DATA:
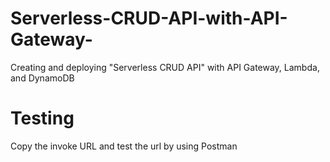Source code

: # Serverless-CRUD-API-with-API-Gateway-
Creating and deploying "Serverless CRUD API" with API Gateway, Lambda, and DynamoDB
# Testing
Copy the invoke URL and test the url by using Postman
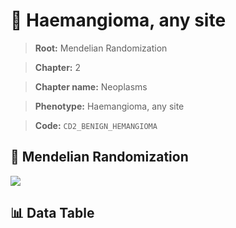 # 🧪 Haemangioma, any site

> **Root:** Mendelian Randomization

> **Chapter:** 2  

> **Chapter name:** Neoplasms

> **Phenotype:** Haemangioma, any site  

> **Code:** `CD2_BENIGN_HEMANGIOMA`

## 🧬 Mendelian Randomization  

<img src="/MR/Figures/Forward/CD2_BENIGN_HEMANGIOMA.png"/>

## 📊 Data Table

<CsvTableMRF src="/MR/Data/Forward/CD2_BENIGN_HEMANGIOMA.csv"/>
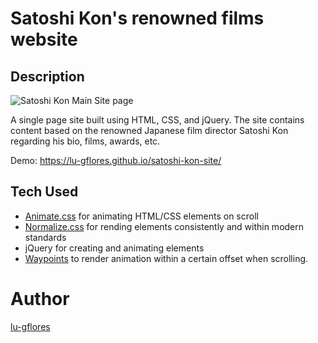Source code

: # Satoshi Kon's renowned films website

## Description

![Satoshi Kon Main Site page](./src/img/showcase.gif)

A single page site built using HTML, CSS, and jQuery. The site contains content based on the renowned Japanese film director Satoshi Kon regarding his bio, films,
awards, etc.

Demo: https://lu-gflores.github.io/satoshi-kon-site/

## Tech Used

- [Animate.css](https://animate.style/) for animating HTML/CSS elements on scroll
- [Normalize.css](https://necolas.github.io/normalize.css/) for rending elements consistently and within modern standards
- jQuery for creating and animating elements
- [Waypoints](http://imakewebthings.com/waypoints/) to render animation within a certain offset when scrolling.

# Author

[lu-gflores](https://github.com/lu-gflores)
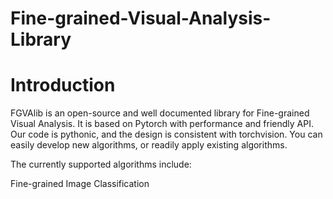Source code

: # Fine-grained-Visual-Analysis-Library

# Introduction
FGVAlib is an open-source and well documented library for Fine-grained Visual Analysis. It is based on Pytorch with performance and friendly API. Our code is pythonic, and the design is consistent with torchvision. You can easily develop new algorithms, or readily apply existing algorithms.

The currently supported algorithms include:

Fine-grained Image Classification
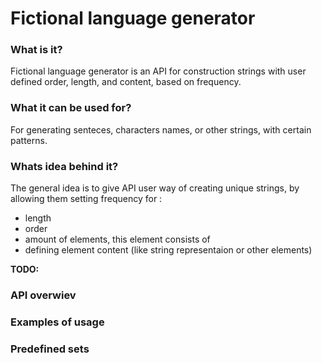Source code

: # Fictional language generator
<h3>What is it?</h3>
Fictional language generator is an API for construction strings with user defined order, length, and content, based on frequency.
<h3>What it can be used for?</h3>
For generating senteces, characters names, or other strings, with certain patterns.
<h3>Whats idea behind it?</h3>
The general idea is to give API user way of creating unique strings, by allowing them setting frequency for : 
<ul>
<li>length</li>
<li>order</li>
<li>amount of elements, this element consists of</li>
<li>defining element content (like string representaion or other elements)</li>
</ul> 
<b>TODO:</b>
<h3>API overwiev</h3>
<h3>Examples of usage</h3>
<h3>Predefined sets</h3>
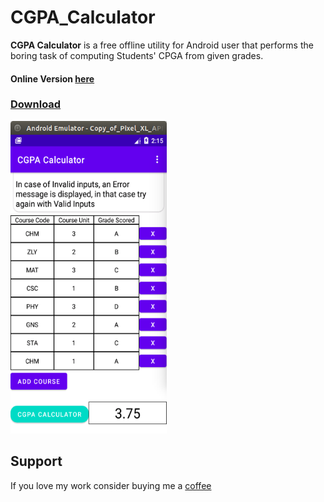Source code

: # CGPA_Calculator
**CGPA Calculator** is a free offline utility for Android user that performs the boring task of computing Students' CPGA from given grades.

#### Online Version [here](https://maleeqb.github.io/online_cgpa_calculator)
### [Download](https://github.com/maleeqB/CGPA_Calculator/raw/master/app/release/cgpa_calculator.apk)

<img src="cgpa_calc.png" alt="Screenshot" width="250px" height="500px">

## Support
If you love my work consider buying me a [coffee](https://www.buymeacoffee.com/maleeqB)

EXERCISE DESCRIPTION: An exact copy of every entry, minus the pictures, is what you should return.

REPLY TO THE TASK:
Source code

: # Serverless-CRUD-API-with-API-Gateway-
Creating and deploying "Serverless CRUD API" with API Gateway, Lambda, and DynamoDB
# Testing
Copy the invoke URL and test the url by using Postman
 # 🧪 Haemangioma, any site

> **Root:** Mendelian Randomization

> **Chapter:** 2  

> **Chapter name:** Neoplasms

> **Phenotype:** Haemangioma, any site  

> **Code:** `CD2_BENIGN_HEMANGIOMA`

## 🧬 Mendelian Randomization  

<img src="/MR/Figures/Forward/CD2_BENIGN_HEMANGIOMA.png"/>

## 📊 Data Table

<CsvTableMRF src="/MR/Data/Forward/CD2_BENIGN_HEMANGIOMA.csv"/>
Source code

: # Satoshi Kon's renowned films website

## Description

![Satoshi Kon Main Site page](./src/img/showcase.gif)

A single page site built using HTML, CSS, and jQuery. The site contains content based on the renowned Japanese film director Satoshi Kon regarding his bio, films,
awards, etc.

Demo: https://lu-gflores.github.io/satoshi-kon-site/

## Tech Used

- [Animate.css](https://animate.style/) for animating HTML/CSS elements on scroll
- [Normalize.css](https://necolas.github.io/normalize.css/) for rending elements consistently and within modern standards
- jQuery for creating and animating elements
- [Waypoints](http://imakewebthings.com/waypoints/) to render animation within a certain offset when scrolling.

# Author

[lu-gflores](https://github.com/lu-gflores)
Source code

: # Fine-grained-Visual-Analysis-Library

# Introduction
FGVAlib is an open-source and well documented library for Fine-grained Visual Analysis. It is based on Pytorch with performance and friendly API. Our code is pythonic, and the design is consistent with torchvision. You can easily develop new algorithms, or readily apply existing algorithms.

The currently supported algorithms include:

Fine-grained Image Classification
Source code

: # Fictional language generator
<h3>What is it?</h3>
Fictional language generator is an API for construction strings with user defined order, length, and content, based on frequency.
<h3>What it can be used for?</h3>
For generating senteces, characters names, or other strings, with certain patterns.
<h3>Whats idea behind it?</h3>
The general idea is to give API user way of creating unique strings, by allowing them setting frequency for : 
<ul>
<li>length</li>
<li>order</li>
<li>amount of elements, this element consists of</li>
<li>defining element content (like string representaion or other elements)</li>
</ul> 
<b>TODO:</b>
<h3>API overwiev</h3>
<h3>Examples of usage</h3>
<h3>Predefined sets</h3>
Source code

: # CGPA_Calculator
**CGPA Calculator** is a free offline utility for Android user that performs the boring task of computing Students' CPGA from given grades.

#### Online Version [here](https://maleeqb.github.io/online_cgpa_calculator)
### [Download](https://github.com/maleeqB/CGPA_Calculator/raw/master/app/release/cgpa_calculator.apk)

<img src="cgpa_calc.png" alt="Screenshot" width="250px" height="500px">

## Support
If you love my work consider buying me a [coffee](https://www.buymeacoffee.com/maleeqB)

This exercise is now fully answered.